Tasks:
1. Restate word for word the part of the thread below on DataJoy shutting down, from "So that sounds" to "growing that one.".
2. Quote the rows below exactly, from the line containing "collectors: -. Lejeune" through the last row, including both ends.
** BEGIN Selected passage **
DataJoy is shutting down
getdatajoy.comWhy don't companies feel comfortably "code dumping"? Just throw everything online as a tarball, and say "we aren't supporting this and we don't want to have anything to do wit h this, but here's the source."
DataJoy Co-founder here. A lot of the DataJoy code IS available (https://github.com/sharelatex/web-sharelatex/tree/datajoy). Our other product ShareLaTeX has an open-source version that you can run locally and is very similar to the version we host at sharelatex.com. DataJoy naturally shares a lot of code with ShareLaTeX (if you look at the two products, you'll see they're very similar). However, with DataJoy, we never got the product to a stage where we felt it made sense to invest time into 'good open source' (documentation, installation guides, etc), but the 'code dump open source' version has always been there.
The main thing that isn't open source with DataJoy is our backend for running code. At the moment this is so tied into Docker, S3, and how we deploy it in our infrastructure, that I don't think it would be much use to anyone else. The innovations here have been in how we deploy and provision it, not in the code itself.
if it's innovative, putting it up is still useful as a case study on how to perform said innovation. It's not bringing you any revenue anyway, so it's not like you'd lose anything. Just take out all of the keys and passwords etc from the repo!
I'm sorry to hear y'all are shutting down, I've been a big fan of Sharelatex for going on two years now and have always used it to build my resumes.
I think they are only closing down Datajoy.
Indeed, and one of the reasons is the success of ShareLaTeX means that it takes our team's whole attention to keep up with the growth of ShareLaTeX, and keep investing in feature development to keep up with demand. ShareLaTeX isn't going anywhere.
So that sounds like success (even though it's sad for datajoy users)! You guys tested the waters with 2 products, one has found product-market fit, and now you guys are focusing on growing that one.
> Why don't companies feel comfortably "code dumping"? Just throw everything online as a tarball, and say "we aren't supporting this and we don't want to have anything to do wit h this, but here's the source."
I have never worked on any non-trivial project where not almost all issues were present.- It may contain configuration information. - It may contain private keys or passwords. - It may contain customer specific code (if you maintain customer specific features either via feature toggles or branches), which may leak information of your paying customers. - It may have unintended copyright violations. - It may contain software that is licensed in a way that makes it a copyright violation to distribute your software outside or your company (publishing it is distributing it). This may also apply if you distribute your sources without any (source or binary) parts of the proprietary dependency. - It may fall under the export restrictions for cryptographic software (these have been mainly dropped, but not completely). - It may directly or indirectly make your patent violations public (oh, you have them already, but nobody knows about them). - It's of embarrassing quality. - It may make it public that your company has defrauded its customers / and or users. - It may make it public that your company has supported its customers to commit fraud and/or other crimes (the RICO act makes this more easier to follow up on for law enforcement).I know this isn't a general rule, but based on my experiences with proprietary projects, even with the best of intentions most became a jenga-esque pile of hacks and shortcuts that few developers would want to show off in public even if the overall system works well.
** END Selected passage **
** BEGIN Data shown **
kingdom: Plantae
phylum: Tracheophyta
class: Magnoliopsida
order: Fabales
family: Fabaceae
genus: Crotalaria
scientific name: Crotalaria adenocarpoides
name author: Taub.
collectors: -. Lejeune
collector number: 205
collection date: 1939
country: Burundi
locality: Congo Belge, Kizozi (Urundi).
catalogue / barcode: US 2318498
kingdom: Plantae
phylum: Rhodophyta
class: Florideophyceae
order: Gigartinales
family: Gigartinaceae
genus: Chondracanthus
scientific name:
** END Data shown **
Answers to each task:
1.
So that sounds like success (even though it's sad for datajoy users)! You guys tested the waters with 2 products, one has found product-market fit, and now you guys are focusing on growing that one.

2.
collectors: -. Lejeune
collector number: 205
collection date: 1939
country: Burundi
locality: Congo Belge, Kizozi (Urundi).
catalogue / barcode: US 2318498
kingdom: Plantae
phylum: Rhodophyta
class: Florideophyceae
order: Gigartinales
family: Gigartinaceae
genus: Chondracanthus
scientific name:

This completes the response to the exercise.